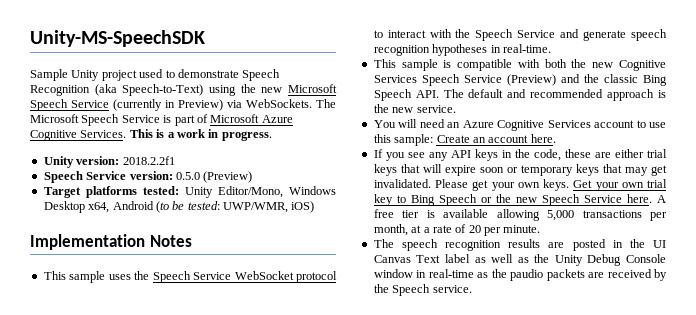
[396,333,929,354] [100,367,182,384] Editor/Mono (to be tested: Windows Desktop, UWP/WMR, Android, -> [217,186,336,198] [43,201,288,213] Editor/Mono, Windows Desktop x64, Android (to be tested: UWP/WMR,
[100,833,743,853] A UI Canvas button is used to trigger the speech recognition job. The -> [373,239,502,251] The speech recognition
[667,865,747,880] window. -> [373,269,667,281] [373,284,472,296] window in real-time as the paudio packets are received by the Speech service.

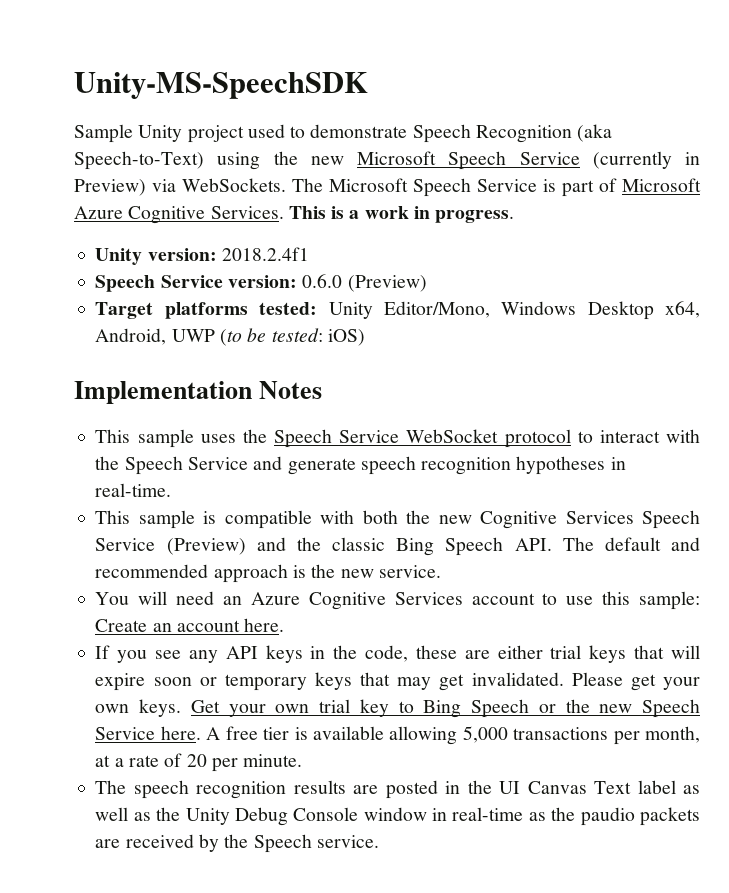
[122,156,175,165] 2018.2.2f1 -> [221,247,309,261] 2018.2.4f1
[175,172,200,180] 0.5.0 -> [302,274,343,288] 0.6.0
[112,201,154,210] Android -> [95,328,215,345] Android, UWP
[223,202,288,213] UWP/WMR, -> (323, 335) none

+ + + +

DIRECTIVE — Give again the stretch of lines above from the one with "[100,833,743,853] A UI" through the one with "[112,201,154,210] Android ->", both ends kept, and copy no pictures.

SOLUTION FOR THIS EXERCISE —
[100,833,743,853] A UI Canvas button is used to trigger the speech recognition job. The -> [373,239,502,251] The speech recognition
[667,865,747,880] window. -> [373,269,667,281] [373,284,472,296] window in real-time as the paudio packets are received by the Speech service.

[122,156,175,165] 2018.2.2f1 -> [221,247,309,261] 2018.2.4f1
[175,172,200,180] 0.5.0 -> [302,274,343,288] 0.6.0
[112,201,154,210] Android -> [95,328,215,345] Android, UWP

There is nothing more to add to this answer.